Guarda e Convivência Familiar da Criança com Deficiência: aspectos jurídicos essenciais
- Heringer e Cunha
- 24 de jan.
- 3 min de leitura

Quando uma família passa por uma separação, as decisões envolvendo filhos já exigem cautela. Mas, quando se trata de uma criança com deficiência, essas decisões precisam ser ainda mais responsáveis, sensíveis e individualizadas. Não estamos falando apenas de organização de convivência, mas de garantir condições reais para o desenvolvimento físico, emocional e social do menor.
A criança com deficiência é sujeito de direitos e merece proteção integral, conforme asseguram a Constituição Federal, o Estatuto da Criança e do Adolescente e a Lei Brasileira de Inclusão.
No âmbito das ações de guarda e convivência, isso significa que o Judiciário, a família e os próprios genitores devem atuar de forma conjunta, sempre orientados pelo princípio do melhor interesse da criança.
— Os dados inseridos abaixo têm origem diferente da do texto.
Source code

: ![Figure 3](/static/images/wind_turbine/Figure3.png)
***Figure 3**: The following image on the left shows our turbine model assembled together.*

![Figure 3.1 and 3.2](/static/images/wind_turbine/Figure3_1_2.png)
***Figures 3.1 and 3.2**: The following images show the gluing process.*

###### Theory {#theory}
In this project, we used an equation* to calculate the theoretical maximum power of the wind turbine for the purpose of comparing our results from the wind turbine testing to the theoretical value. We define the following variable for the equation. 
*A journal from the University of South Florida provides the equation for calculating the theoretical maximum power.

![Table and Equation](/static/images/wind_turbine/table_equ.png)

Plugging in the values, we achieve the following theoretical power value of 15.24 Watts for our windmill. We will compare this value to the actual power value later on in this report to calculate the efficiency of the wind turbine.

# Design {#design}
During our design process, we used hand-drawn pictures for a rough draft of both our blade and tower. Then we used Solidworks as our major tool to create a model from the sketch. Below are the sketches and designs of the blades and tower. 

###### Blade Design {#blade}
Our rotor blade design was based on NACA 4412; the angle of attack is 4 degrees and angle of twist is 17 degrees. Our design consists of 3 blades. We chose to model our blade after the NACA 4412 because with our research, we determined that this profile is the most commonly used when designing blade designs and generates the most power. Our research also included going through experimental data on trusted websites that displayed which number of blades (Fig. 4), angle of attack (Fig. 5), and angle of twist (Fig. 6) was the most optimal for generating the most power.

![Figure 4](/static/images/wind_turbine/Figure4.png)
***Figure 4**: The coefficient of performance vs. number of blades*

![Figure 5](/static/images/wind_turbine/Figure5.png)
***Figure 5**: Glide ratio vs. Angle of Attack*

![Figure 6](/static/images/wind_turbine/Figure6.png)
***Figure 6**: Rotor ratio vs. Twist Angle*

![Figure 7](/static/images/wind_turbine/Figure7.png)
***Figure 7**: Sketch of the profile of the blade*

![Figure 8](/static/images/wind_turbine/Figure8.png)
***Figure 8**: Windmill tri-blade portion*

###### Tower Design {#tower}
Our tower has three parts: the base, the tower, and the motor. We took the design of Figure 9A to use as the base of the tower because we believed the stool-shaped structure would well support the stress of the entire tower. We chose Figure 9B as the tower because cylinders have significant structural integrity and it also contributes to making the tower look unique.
A guarda compartilhada, nesse contexto, assume papel central. Mais do que uma previsão legal, ela se apresenta como um instrumento capaz de promover inclusão, equilíbrio e corresponsabilidade parental, especialmente quando o filho possui necessidades específicas de cuidado.
A participação conjunta dos genitores como expressão do melhor interesse da criança
A guarda compartilhada não se confunde com a divisão matemática do tempo de convivência. Seu verdadeiro fundamento está na participação ativa e conjunta dos genitores nas decisões que envolvem a vida da criança.
Para filhos com deficiência, essa atuação conjunta é indispensável, já que a rotina costuma ser marcada por atendimentos médicos, terapias contínuas, adaptações escolares e acompanhamento multiprofissional.
Quando ambos os pais participam de forma efetiva dessas decisões, a criança se beneficia de um cuidado mais consistente e humanizado. A presença ativa de pai e mãe fortalece os vínculos afetivos, transmite segurança emocional e contribui para a construção de um ambiente familiar mais estável, mesmo após a dissolução da relação conjugal.
Sob a ótica do princípio do melhor interesse da criança, não se pode admitir que um dos genitores seja afastado das responsabilidades parentais sem justificativa concreta. A corresponsabilidade não apenas assegura direitos ao menor, mas também garante que as decisões sobre sua saúde, educação e bem-estar sejam tomadas de forma consciente e compartilhada, respeitando suas particularidades e limitações.
A guarda compartilhada como forma de evitar a sobrecarga de um dos genitores
Um dos grandes desafios enfrentados pelas famílias que têm filhos com deficiência é a sobrecarga parental. Na prática, é comum que apenas um dos genitores, geralmente a mãe, concentre a maior parte dos cuidados diários, das decisões médicas e do acompanhamento terapêutico. Essa realidade, além de injusta, pode comprometer tanto a saúde emocional do cuidador quanto o desenvolvimento da própria criança.
A guarda compartilhada, quando aplicada de maneira responsável e orientada pelo diálogo, contribui para a divisão equilibrada das responsabilidades. Isso permite que os encargos físicos, emocionais e financeiros sejam compartilhados, reduzindo o desgaste de um único genitor e favorecendo um cuidado mais qualificado ao menor.
Para a criança com deficiência, esse equilíbrio é essencial. O envolvimento efetivo de ambos os pais amplia a rede de apoio, garante maior continuidade nos tratamentos e evita rupturas na rotina, fatores fundamentais para seu desenvolvimento saudável.
Além disso, a convivência equilibrada possibilita que a criança se sinta acolhida por ambos os genitores, fortalecendo sua autoestima e seu senso de pertencimento familiar.
Para concluir…
A guarda e a convivência familiar da criança com deficiência devem ser analisadas a partir de uma perspectiva que privilegie a corresponsabilidade parental e o melhor interesse do menor.
A participação conjunta dos genitores não é apenas uma diretriz legal, mas uma necessidade concreta diante das demandas específicas que envolvem o cuidado de crianças com deficiência.
Ao evitar a sobrecarga de um dos pais e promover um cuidado compartilhado, a guarda compartilhada se consolida como um importante instrumento de proteção integral, inclusão e dignidade.
Mais do que definir modelos, o Direito das Famílias deve construir soluções sensíveis e ajustadas à realidade de cada criança, garantindo que ela cresça cercada de apoio, afeto e cuidado efetivo de ambos os genitores.